# [SUMBER]
Edisi 05 th VII : 29 Januari 2016 M / 19 Rabi’uts-Tsani 1437
H
ISLAM RAHMATAN LIL ‘ALAMIN
Penulis:
ust. Mahfud, S.Pd.I (TPQ Miftahul Huda, Jenes)
Segala puji syukur bagi Allah dan
sungguh Maha Suci Allah yang telah
berfirman dalam al-Qur’an surat al-Anbiya’ ayat 107 yang artinya: “Dan
tiadalah Kami mengutus kamu (Muhammad), melainkan untuk (menjadi) rahmat bagi
semesta alam.” Shalawat serta salam semoga terlimpah kepada nabi
Muhammad saw, nabi dan rasul akhir zaman yang menjadi rahmat bagi semesta alam.
Diutusnya
Rasulullah saw untuk seluruh alam, tak lain beliau sebagai rahmat. Adapun kata “rahmat” dalam konsep ini
mempunyai makna kasih sayang. Dari ayat ke 107 surat
al-Anbiya’ di atas bisa dipahami bahwa yang mendapat rahmat dari konsep diutusnya
Rasulullah saw tidak hanya orang Islam saja, melainkan seluruh makhluk di alam
semesta.
Umat Islam yang mengikuti ajaran Islam dengan
benar, akan ikut pula menjadi
rahmat bagi semesta alam. Meskipun memang semua agama mengajarkan kebaikan,
namun agama Islam mengajarkannya dengan terperinci, baik hablum minAllah
maupun hablum minan nas. Dalam ajaran Islam diatur bagaimana manusia
agar umatnya senantiasa berbuat baik, bukan berbuat kerusakan. Contohnya ajaran al-Qur’an surat al-A’raf ayat 56 yang
artinya:
“Dan janganlah kamu
membuat kerusakan di muka bumi, sesudah [Allah] memperbaikinya dan berdo’alah
kepada-Nya dengan rasa takut [tidak akan diterima] dan harapan [akan
dikabulkan]. Sesungguhnya rahmat Allah amat dekat kepada
orang-orang yang berbuat baik.”

# [BARIS DATA]
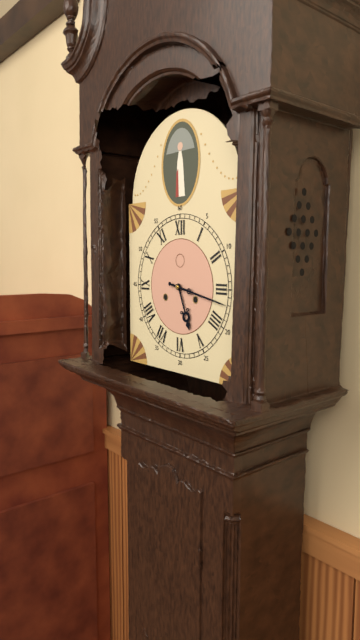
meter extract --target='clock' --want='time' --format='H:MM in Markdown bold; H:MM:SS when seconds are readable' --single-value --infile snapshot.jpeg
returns **5:17**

# [DAFTAR TUGAS]
a) Salin bagian teks sumber dari "Edisi 05 th" sampai "menjadi rahmat bagi semesta alam.".
b) Jawab pertanyaan berikut berdasarkan teks sumber:
(i) Surat dan ayat al-Qur'an mana yang pertama dikutip?
(ii) Apa arti kata "rahmat" dalam konsep ini?
(iii) Surat dan ayat mana yang diberikan sebagai contoh ajaran agar tidak membuat kerusakan?

# [PEMBAHASAN JAWABAN]
a)
Edisi 05 th VII : 29 Januari 2016 M / 19 Rabi’uts-Tsani 1437
H
ISLAM RAHMATAN LIL ‘ALAMIN
Penulis:
ust. Mahfud, S.Pd.I (TPQ Miftahul Huda, Jenes)
Segala puji syukur bagi Allah dan
sungguh Maha Suci Allah yang telah
berfirman dalam al-Qur’an surat al-Anbiya’ ayat 107 yang artinya: “Dan
tiadalah Kami mengutus kamu (Muhammad), melainkan untuk (menjadi) rahmat bagi
semesta alam.” Shalawat serta salam semoga terlimpah kepada nabi
Muhammad saw, nabi dan rasul akhir zaman yang menjadi rahmat bagi semesta alam.

b)
(i) Surat al-Anbiya' ayat 107.
(ii) Kasih sayang.
(iii) Surat al-A'raf ayat 56.